§ WORK TASK
Give every line of the material back exactly, images removed.

-*-

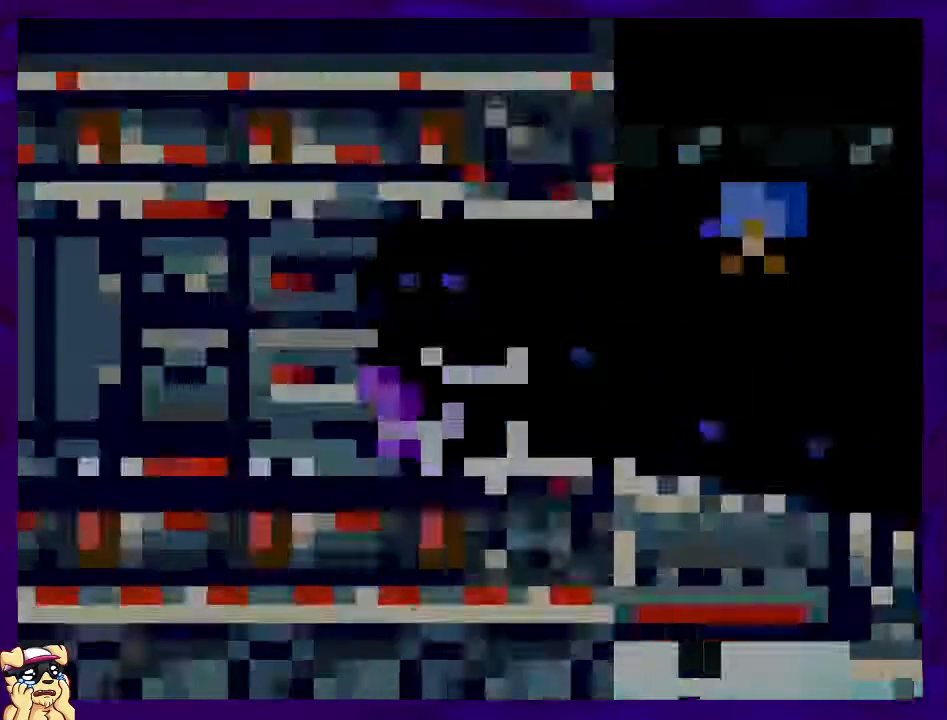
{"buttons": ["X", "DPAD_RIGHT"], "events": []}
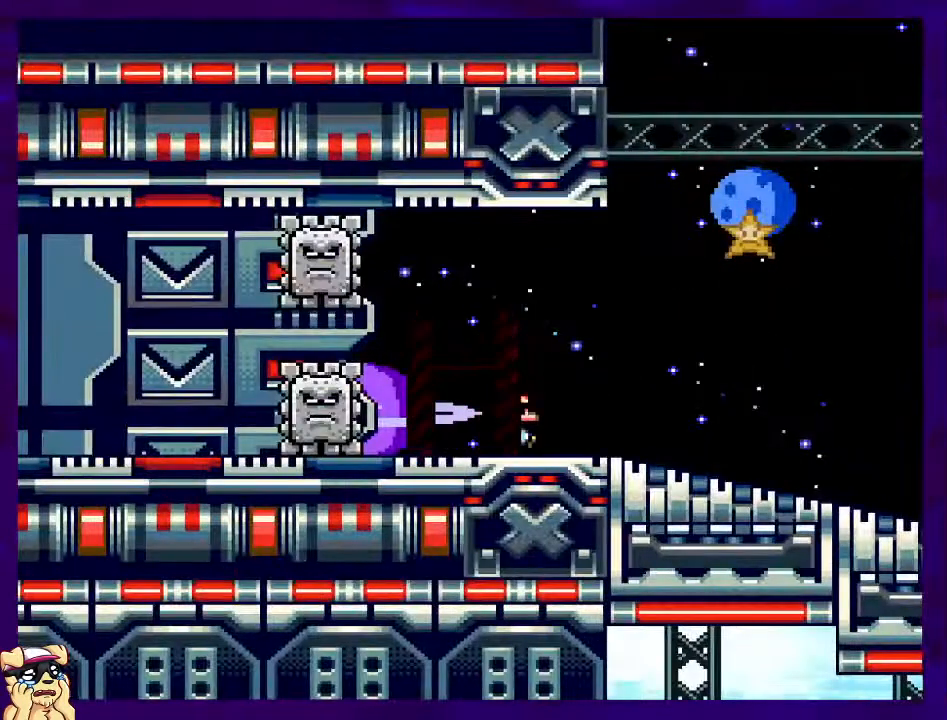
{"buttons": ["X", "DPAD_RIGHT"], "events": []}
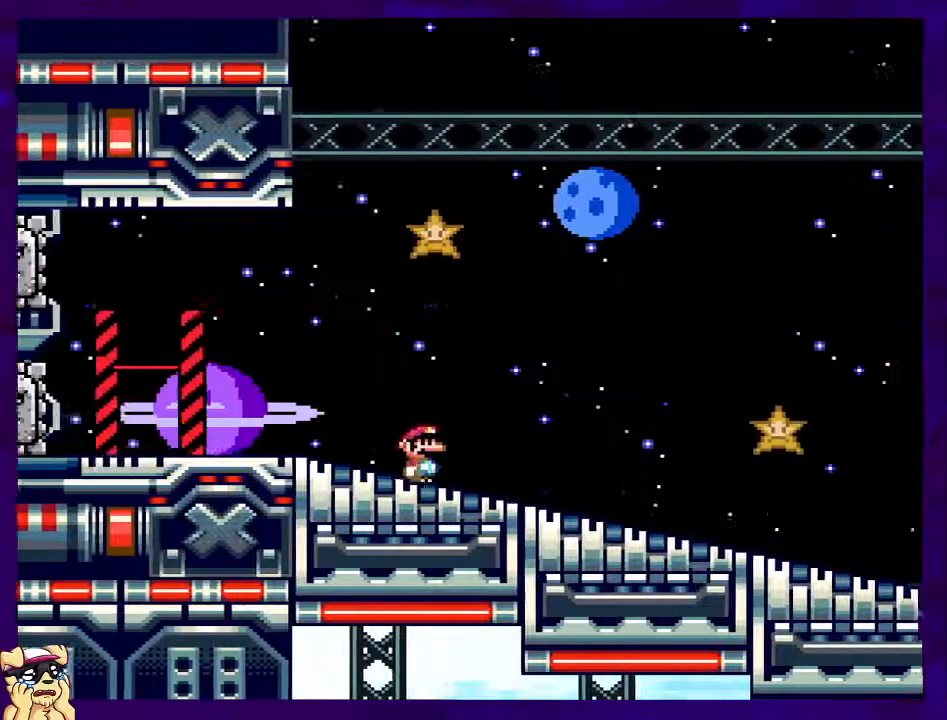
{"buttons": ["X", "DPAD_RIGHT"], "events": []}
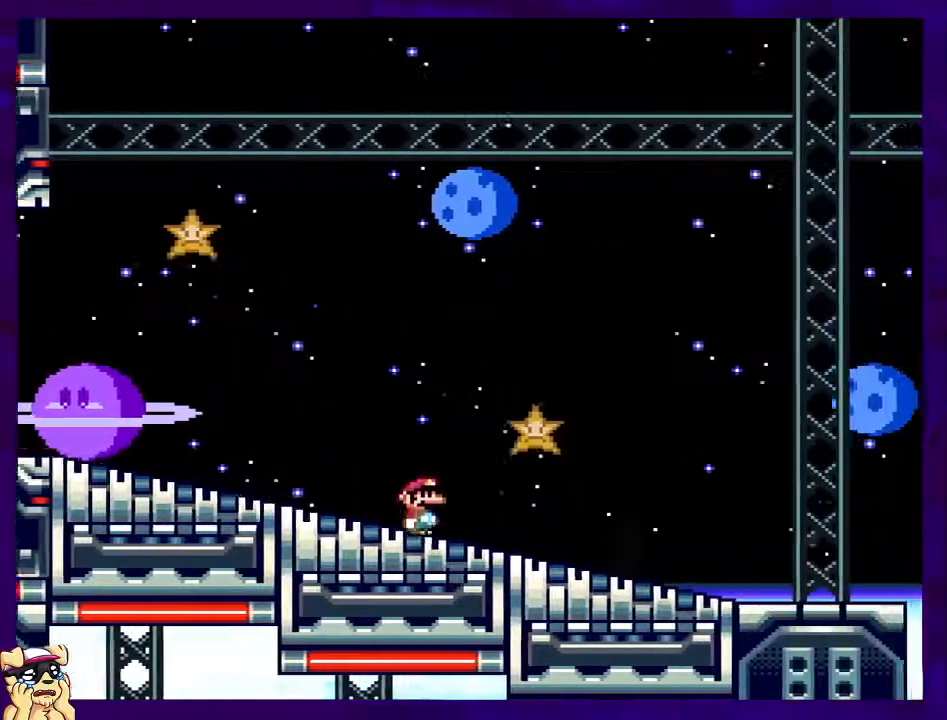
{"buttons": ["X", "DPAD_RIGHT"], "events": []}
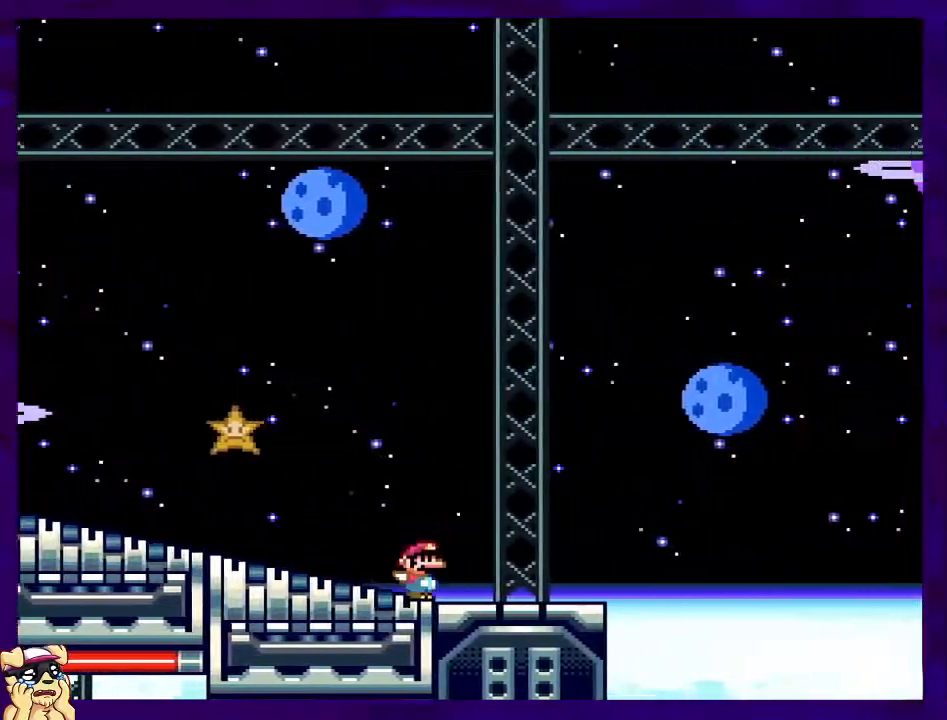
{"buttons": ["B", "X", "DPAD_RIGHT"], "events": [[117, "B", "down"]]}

-*-

§ ANSWER FOR THE TASK
{"buttons": ["X", "DPAD_RIGHT"], "events": []}
{"buttons": ["X", "DPAD_RIGHT"], "events": []}
{"buttons": ["X", "DPAD_RIGHT"], "events": []}
{"buttons": ["X", "DPAD_RIGHT"], "events": []}
{"buttons": ["B", "X", "DPAD_RIGHT"], "events": [[117, "B", "down"]]}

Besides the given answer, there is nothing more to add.